Collected data entries:
_ _ _

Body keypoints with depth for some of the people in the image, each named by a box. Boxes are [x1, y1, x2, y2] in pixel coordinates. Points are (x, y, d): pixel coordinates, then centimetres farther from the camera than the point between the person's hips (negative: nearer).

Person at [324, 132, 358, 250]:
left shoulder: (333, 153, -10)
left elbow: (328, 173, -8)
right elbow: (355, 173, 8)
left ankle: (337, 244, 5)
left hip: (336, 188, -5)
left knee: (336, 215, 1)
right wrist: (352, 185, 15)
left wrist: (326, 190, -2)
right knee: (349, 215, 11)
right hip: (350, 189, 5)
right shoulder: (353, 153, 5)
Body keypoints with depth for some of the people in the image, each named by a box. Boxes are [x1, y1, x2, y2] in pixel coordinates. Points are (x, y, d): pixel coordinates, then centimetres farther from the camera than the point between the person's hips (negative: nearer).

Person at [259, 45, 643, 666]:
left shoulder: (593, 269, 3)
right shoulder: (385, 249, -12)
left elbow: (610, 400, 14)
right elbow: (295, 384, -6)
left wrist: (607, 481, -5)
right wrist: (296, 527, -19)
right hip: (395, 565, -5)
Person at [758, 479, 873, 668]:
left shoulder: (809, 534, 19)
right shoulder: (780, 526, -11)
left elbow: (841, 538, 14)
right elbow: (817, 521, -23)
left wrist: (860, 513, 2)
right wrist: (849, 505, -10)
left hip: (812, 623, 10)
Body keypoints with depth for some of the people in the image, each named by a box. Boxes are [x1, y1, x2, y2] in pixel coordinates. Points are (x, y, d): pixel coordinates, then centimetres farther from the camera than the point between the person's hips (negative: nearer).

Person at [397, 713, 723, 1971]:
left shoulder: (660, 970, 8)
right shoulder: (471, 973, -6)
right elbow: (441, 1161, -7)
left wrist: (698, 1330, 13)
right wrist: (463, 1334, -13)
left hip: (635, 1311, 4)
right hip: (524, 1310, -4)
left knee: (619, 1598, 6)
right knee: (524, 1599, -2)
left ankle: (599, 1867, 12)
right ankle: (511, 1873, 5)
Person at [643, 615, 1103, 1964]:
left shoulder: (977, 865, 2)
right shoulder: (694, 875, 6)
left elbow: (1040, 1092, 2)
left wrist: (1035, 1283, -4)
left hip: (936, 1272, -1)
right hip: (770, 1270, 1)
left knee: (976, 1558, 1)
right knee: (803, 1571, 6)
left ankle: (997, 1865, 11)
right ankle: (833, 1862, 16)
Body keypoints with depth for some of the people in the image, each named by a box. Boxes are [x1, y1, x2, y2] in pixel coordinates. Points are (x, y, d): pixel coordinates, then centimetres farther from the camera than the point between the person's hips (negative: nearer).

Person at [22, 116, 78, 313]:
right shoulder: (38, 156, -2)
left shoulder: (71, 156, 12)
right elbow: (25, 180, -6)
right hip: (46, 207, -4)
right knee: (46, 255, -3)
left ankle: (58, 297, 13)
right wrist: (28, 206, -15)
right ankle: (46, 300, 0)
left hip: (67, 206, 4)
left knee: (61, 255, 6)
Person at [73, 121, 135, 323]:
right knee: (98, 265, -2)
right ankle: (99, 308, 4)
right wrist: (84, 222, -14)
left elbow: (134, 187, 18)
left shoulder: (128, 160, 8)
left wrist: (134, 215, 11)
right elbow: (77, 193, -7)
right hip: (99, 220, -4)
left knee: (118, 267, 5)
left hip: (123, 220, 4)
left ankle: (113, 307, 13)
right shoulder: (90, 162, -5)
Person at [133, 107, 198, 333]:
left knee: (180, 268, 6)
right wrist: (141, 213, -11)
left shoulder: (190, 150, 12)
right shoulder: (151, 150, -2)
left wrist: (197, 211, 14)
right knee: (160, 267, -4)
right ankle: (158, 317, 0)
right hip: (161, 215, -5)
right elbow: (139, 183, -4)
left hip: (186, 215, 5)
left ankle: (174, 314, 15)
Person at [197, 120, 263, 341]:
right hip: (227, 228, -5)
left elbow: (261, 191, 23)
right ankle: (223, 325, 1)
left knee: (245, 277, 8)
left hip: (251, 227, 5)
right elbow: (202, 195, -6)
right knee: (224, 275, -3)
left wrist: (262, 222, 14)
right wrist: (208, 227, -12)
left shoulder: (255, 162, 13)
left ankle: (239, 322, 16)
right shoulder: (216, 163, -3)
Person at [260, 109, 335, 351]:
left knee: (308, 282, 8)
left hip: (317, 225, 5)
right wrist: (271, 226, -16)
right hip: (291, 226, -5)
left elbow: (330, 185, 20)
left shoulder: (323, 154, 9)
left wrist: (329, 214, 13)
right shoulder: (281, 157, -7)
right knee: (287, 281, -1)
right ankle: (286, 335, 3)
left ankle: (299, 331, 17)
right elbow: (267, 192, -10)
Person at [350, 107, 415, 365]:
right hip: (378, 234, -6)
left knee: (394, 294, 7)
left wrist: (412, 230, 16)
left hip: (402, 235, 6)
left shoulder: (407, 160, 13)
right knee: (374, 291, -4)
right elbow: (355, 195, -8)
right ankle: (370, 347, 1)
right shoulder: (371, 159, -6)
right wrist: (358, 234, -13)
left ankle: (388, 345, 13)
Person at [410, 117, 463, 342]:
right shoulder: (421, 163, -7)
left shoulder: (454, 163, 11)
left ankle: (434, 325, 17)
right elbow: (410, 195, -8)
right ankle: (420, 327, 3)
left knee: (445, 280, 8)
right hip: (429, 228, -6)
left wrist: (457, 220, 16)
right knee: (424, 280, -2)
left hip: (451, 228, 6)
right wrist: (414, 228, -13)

_ _ _

§ How to complete this task
Write out again every line of the entries, starting at the line containing "left elbow: (610, 400, 14)" and ending at the line containing "right knee: (803, 1571, 6)", keeping the other lines in that stretch as they are. Shift every number in the keypoint values (x, y and depth) up by 22.

§ Completed task
left elbow: (632, 422, 36)
right elbow: (317, 406, 16)
left wrist: (629, 503, 17)
right wrist: (318, 549, 3)
right hip: (417, 587, 17)
Person at [758, 479, 873, 668]:
left shoulder: (831, 556, 41)
right shoulder: (802, 548, 11)
left elbow: (863, 560, 36)
right elbow: (839, 543, -1)
left wrist: (882, 535, 24)
right wrist: (871, 527, 12)
left hip: (834, 645, 32)
Body keypoints with depth for some of the people in the image, each named by a box. Boxes are [x1, y1, x2, y2] in pixel coordinates. Points are (x, y, d): pixel coordinates, then centimetres farther from the camera than the point between the person's hips (negative: nearer).

Person at [397, 713, 723, 1971]:
left shoulder: (682, 992, 30)
right shoulder: (493, 995, 16)
right elbow: (463, 1183, 15)
left wrist: (720, 1352, 35)
right wrist: (485, 1356, 9)
left hip: (657, 1333, 26)
right hip: (546, 1332, 18)
left knee: (641, 1620, 28)
right knee: (546, 1621, 20)
left ankle: (621, 1889, 34)
right ankle: (533, 1895, 27)
Person at [643, 615, 1103, 1964]:
left shoulder: (999, 887, 24)
right shoulder: (716, 897, 28)
left elbow: (1062, 1114, 24)
left wrist: (1057, 1305, 18)
left hip: (958, 1294, 21)
right hip: (792, 1292, 23)
left knee: (998, 1580, 23)
right knee: (825, 1593, 28)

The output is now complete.